The Philippine Supreme Court ruled on Tuesday a military accord with the United States was constitutional, paving the way for a greater presence of US forces in the former American colony as tensions simmer in the South China Sea.

Manila: The Philippine Supreme Court ruled on Tuesday a military accord with the United States was constitutional, paving the way for a greater presence of US forces in the former American colony as tensions simmer in the South China Sea.

The 10-year agreement, signed in 2014 but not implemented due to legal challenges, will see more US troops rotate through the Philippines for war games and help their hosts
build military facilities.

Supreme Court spokesman Theodore Te said the accord was upheld with a 10-4 vote, ruling that President Benigno Aquino's government had the authority to sign the pact and did
not need congressional approval.

The pact "is a mere implementation of existing laws and treaties," Te said.

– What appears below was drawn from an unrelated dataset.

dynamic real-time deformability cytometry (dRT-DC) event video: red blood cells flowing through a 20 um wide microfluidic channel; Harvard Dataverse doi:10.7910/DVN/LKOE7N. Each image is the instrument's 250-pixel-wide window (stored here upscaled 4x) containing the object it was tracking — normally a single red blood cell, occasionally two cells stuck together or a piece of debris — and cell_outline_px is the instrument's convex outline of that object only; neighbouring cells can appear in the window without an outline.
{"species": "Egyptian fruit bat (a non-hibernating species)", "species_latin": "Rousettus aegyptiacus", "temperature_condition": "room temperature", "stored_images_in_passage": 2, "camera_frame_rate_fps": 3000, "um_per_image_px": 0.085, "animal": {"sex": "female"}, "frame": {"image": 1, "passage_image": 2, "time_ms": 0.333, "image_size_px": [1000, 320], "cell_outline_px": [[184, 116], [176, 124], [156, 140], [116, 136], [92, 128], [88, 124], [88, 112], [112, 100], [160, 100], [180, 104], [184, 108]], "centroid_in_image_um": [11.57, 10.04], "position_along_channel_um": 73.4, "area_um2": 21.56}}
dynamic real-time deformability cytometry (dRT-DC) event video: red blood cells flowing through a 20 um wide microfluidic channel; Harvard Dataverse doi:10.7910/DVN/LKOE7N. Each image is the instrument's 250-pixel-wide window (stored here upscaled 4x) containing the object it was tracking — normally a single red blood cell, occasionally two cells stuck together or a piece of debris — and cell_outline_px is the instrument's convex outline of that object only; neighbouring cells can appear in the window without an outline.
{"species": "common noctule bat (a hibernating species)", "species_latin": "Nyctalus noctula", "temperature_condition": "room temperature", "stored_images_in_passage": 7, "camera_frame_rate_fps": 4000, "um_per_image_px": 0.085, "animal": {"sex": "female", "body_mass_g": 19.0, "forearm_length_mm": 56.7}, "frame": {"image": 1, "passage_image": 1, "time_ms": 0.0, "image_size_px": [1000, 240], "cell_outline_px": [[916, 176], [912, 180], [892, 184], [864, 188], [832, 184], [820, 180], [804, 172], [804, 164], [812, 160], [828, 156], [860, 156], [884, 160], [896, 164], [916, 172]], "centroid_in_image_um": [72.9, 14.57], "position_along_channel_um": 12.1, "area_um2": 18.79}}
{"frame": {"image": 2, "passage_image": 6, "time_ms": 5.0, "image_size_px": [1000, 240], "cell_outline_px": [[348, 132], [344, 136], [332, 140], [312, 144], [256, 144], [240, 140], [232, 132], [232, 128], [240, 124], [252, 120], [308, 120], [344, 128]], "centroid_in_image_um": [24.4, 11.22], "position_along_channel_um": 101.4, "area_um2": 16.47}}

Aquino negotiated the accord to help the Southeast Asian nation improve its military capabilities and draw the United States closer, partly in a bid to counter a fast-expanding
Chinese presence in disputed parts of the South China Sea close to the Philippines.

US President Barack Obama also pushed hard for the Enhanced Defense Co-operation Pact (EDCA) as part of his so-called strategic "pivot" to Asia that has involved expanding American military presence in the region. 

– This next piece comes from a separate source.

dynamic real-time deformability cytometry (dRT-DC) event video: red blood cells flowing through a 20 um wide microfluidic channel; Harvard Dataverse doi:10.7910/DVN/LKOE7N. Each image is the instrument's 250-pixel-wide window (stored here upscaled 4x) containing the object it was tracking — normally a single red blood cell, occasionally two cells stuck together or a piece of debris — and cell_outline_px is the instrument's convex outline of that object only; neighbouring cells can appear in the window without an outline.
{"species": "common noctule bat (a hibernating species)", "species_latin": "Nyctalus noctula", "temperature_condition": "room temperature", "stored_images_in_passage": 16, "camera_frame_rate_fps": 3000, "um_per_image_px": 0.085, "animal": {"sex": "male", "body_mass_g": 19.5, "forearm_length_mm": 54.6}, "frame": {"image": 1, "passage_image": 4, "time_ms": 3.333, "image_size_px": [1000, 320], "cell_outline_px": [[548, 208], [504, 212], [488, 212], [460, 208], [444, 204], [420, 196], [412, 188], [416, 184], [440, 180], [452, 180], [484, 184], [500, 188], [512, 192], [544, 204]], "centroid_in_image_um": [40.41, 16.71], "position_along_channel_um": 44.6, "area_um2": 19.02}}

However, it faced immediate legal challenges from groups opposed to US military involvement in the Philippines, a US colony from 1898 to 1946.

The Philippines hosted two of the largest overseas US military bases until 1992, following a Filipino Senate vote to end their leases that was influenced by anti-US sentiment.

The EDCA agreement was signed in April 2014 as Obama visited Manila, when he said it would give US forces "greater access to Filipino facilities, airfields and ports, which
would remain under the control of the Philippines". 

Filipino officials also previously said it would allow the United States to store equipment that could be used to mobilise American forces faster -- particularly in cases of natural disasters such as the frequent typhoons that batter the archipelago nation.

The Philippines and the United States are already bound by a mutual defence treaty signed in 1951 and a visiting forces agreement signed in 1998.